Non è infatti un caso che il Protettorato britannico sulla Palestina ebbe fine il 14 maggio 1948, in altri termini lo stesso giorno in cui si ebbe la proclamazione della nascita dello Stato di Israele.
Questa data segnò l’inizio di quel nuovo capitolo nella storia della Palestina, segnato dalla guerra arabo-israeliana del 1948 ed i cui passaggi chiave furono i seguenti:
- 29 novembre 1947: l’Assemblea Generale dell’ONU approva il Piano di Partizione della Palestina, che prevede la divisione della regione in uno stato ebraico e uno arabo, con Gerusalemme sotto controllo internazionale;
- 14 maggio 1948: il Regno Unto annuncia ufficialmente la fine del proprio mandato sulla Palestina;
- 14 maggio 1948: David Ben-Gurion proclama la nascita dello Stato di Israele a Tel Aviv.;
- 15 maggio 1948: inizia la prima guerra arabo-israeliana, con gli Stati arabi vicini che attaccano il nuovo stato di Israele facendo sì che la già in corso guerra civile si mutasse in una guerra fra Israele e gli Stati arabi vicini che produsse l’esodo palestinese.

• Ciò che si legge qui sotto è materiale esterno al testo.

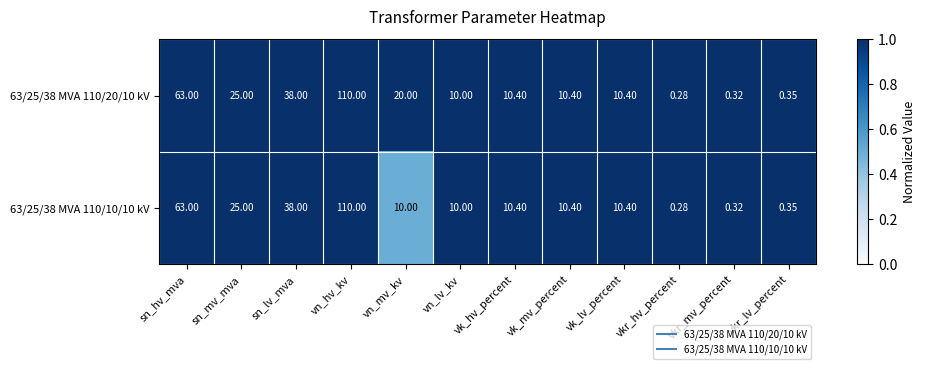

Which category has the lowest value in the 63/25/38 MVA 110/20/10 kV series?

vkr_hv_percent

Un progetto, quello britannico, che si rivelò ben presto destituito di ogni fondamento grazie al fatto che gli USA adottarono in M.O., mutatis mutandis, la stessa strategia adottata in Indocina contro i Francesi non tanto per inimicizia verso i Britannici ed i Francesi, quanto piuttosto ravvisando l’incapacità di questi due soggetti politici di fronteggiare l’ex Unione delle Repubbliche Socialiste Sovietiche nella Cold War in corso: una Cold War che è probabile volga finalmente al termine anche se, a quanto pare, a beneficiarne ben poco saranno le pedine di quel gioco che nei decenni passati tanti morti ha causato, con buona pace delle retoriche sul Nuovo Ordine Mondiale multipolare ed amenità del genere.